→ **Records supplied**:
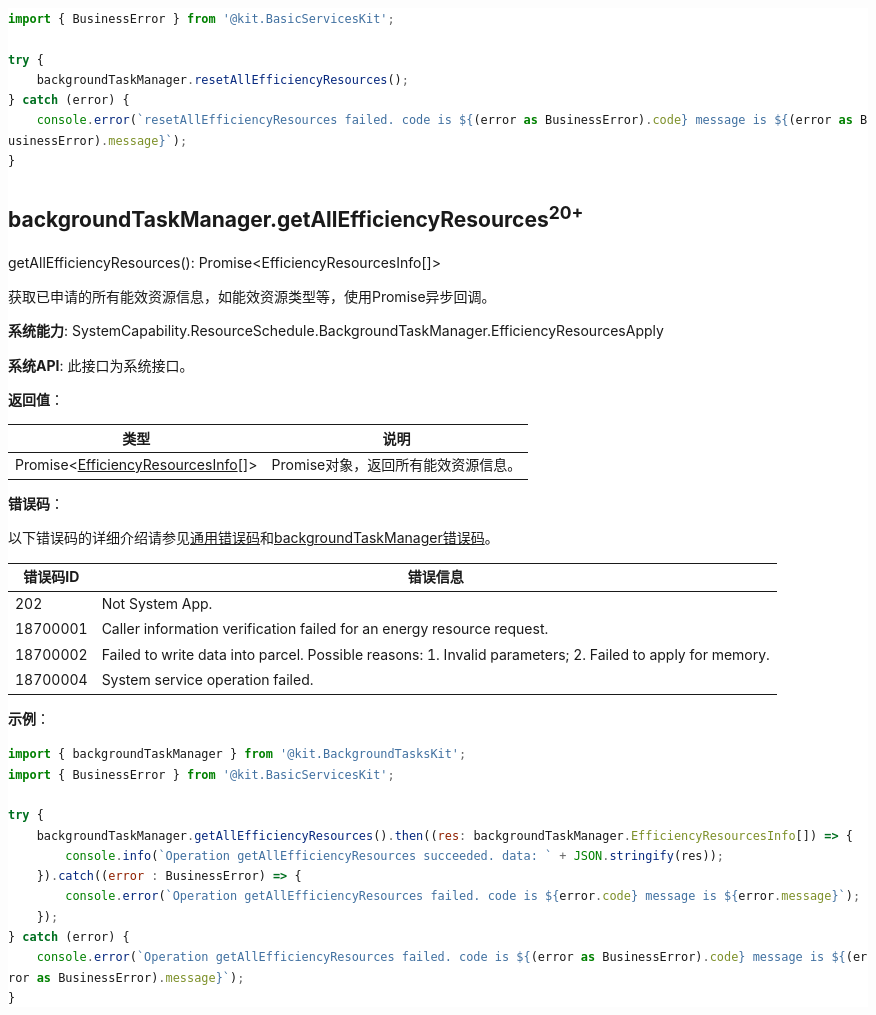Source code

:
 ```js
import { BusinessError } from '@kit.BasicServicesKit';

try {
    backgroundTaskManager.resetAllEfficiencyResources();
} catch (error) {
    console.error(`resetAllEfficiencyResources failed. code is ${(error as BusinessError).code} message is ${(error as BusinessError).message}`);
}
```

## backgroundTaskManager.getAllEfficiencyResources<sup>20+</sup>

getAllEfficiencyResources(): Promise&lt;EfficiencyResourcesInfo[]&gt;

获取已申请的所有能效资源信息，如能效资源类型等，使用Promise异步回调。

**系统能力**: SystemCapability.ResourceSchedule.BackgroundTaskManager.EfficiencyResourcesApply

**系统API**: 此接口为系统接口。

**返回值**：

| 类型                                            | 说明          |
|-----------------------------------------------|-------------|
|  Promise&lt;[EfficiencyResourcesInfo](#efficiencyresourcesinfo20)[]&gt; | Promise对象，返回所有能效资源信息。 |

**错误码**：

以下错误码的详细介绍请参见[通用错误码](../errorcode-universal.md)和[backgroundTaskManager错误码](errorcode-backgroundTaskMgr.md)。

| 错误码ID  | 错误信息             |
| ---- | --------------------- |
| 202 | Not System App. |
| 18700001 | Caller information verification failed for an energy resource request. |
| 18700002 | Failed to write data into parcel. Possible reasons: 1. Invalid parameters; 2. Failed to apply for memory. |
| 18700004 | System service operation failed. |

**示例**：

```js
import { backgroundTaskManager } from '@kit.BackgroundTasksKit';
import { BusinessError } from '@kit.BasicServicesKit';

try {
    backgroundTaskManager.getAllEfficiencyResources().then((res: backgroundTaskManager.EfficiencyResourcesInfo[]) => {
        console.info(`Operation getAllEfficiencyResources succeeded. data: ` + JSON.stringify(res));
    }).catch((error : BusinessError) => {
        console.error(`Operation getAllEfficiencyResources failed. code is ${error.code} message is ${error.message}`);
    });
} catch (error) {
    console.error(`Operation getAllEfficiencyResources failed. code is ${(error as BusinessError).code} message is ${(error as BusinessError).message}`);
}
```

→ **Instructions for the task**:
Write the lines above out again exactly, without any of their pictures.

→ **Exercise output**:
Source code

:
 ```js
import { BusinessError } from '@kit.BasicServicesKit';

try {
    backgroundTaskManager.resetAllEfficiencyResources();
} catch (error) {
    console.error(`resetAllEfficiencyResources failed. code is ${(error as BusinessError).code} message is ${(error as BusinessError).message}`);
}
```

## backgroundTaskManager.getAllEfficiencyResources<sup>20+</sup>

getAllEfficiencyResources(): Promise&lt;EfficiencyResourcesInfo[]&gt;

获取已申请的所有能效资源信息，如能效资源类型等，使用Promise异步回调。

**系统能力**: SystemCapability.ResourceSchedule.BackgroundTaskManager.EfficiencyResourcesApply

**系统API**: 此接口为系统接口。

**返回值**：

| 类型                                            | 说明          |
|-----------------------------------------------|-------------|
|  Promise&lt;[EfficiencyResourcesInfo](#efficiencyresourcesinfo20)[]&gt; | Promise对象，返回所有能效资源信息。 |

**错误码**：

以下错误码的详细介绍请参见[通用错误码](../errorcode-universal.md)和[backgroundTaskManager错误码](errorcode-backgroundTaskMgr.md)。

| 错误码ID  | 错误信息             |
| ---- | --------------------- |
| 202 | Not System App. |
| 18700001 | Caller information verification failed for an energy resource request. |
| 18700002 | Failed to write data into parcel. Possible reasons: 1. Invalid parameters; 2. Failed to apply for memory. |
| 18700004 | System service operation failed. |

**示例**：

```js
import { backgroundTaskManager } from '@kit.BackgroundTasksKit';
import { BusinessError } from '@kit.BasicServicesKit';

try {
    backgroundTaskManager.getAllEfficiencyResources().then((res: backgroundTaskManager.EfficiencyResourcesInfo[]) => {
        console.info(`Operation getAllEfficiencyResources succeeded. data: ` + JSON.stringify(res));
    }).catch((error : BusinessError) => {
        console.error(`Operation getAllEfficiencyResources failed. code is ${error.code} message is ${error.message}`);
    });
} catch (error) {
    console.error(`Operation getAllEfficiencyResources failed. code is ${(error as BusinessError).code} message is ${(error as BusinessError).message}`);
}
```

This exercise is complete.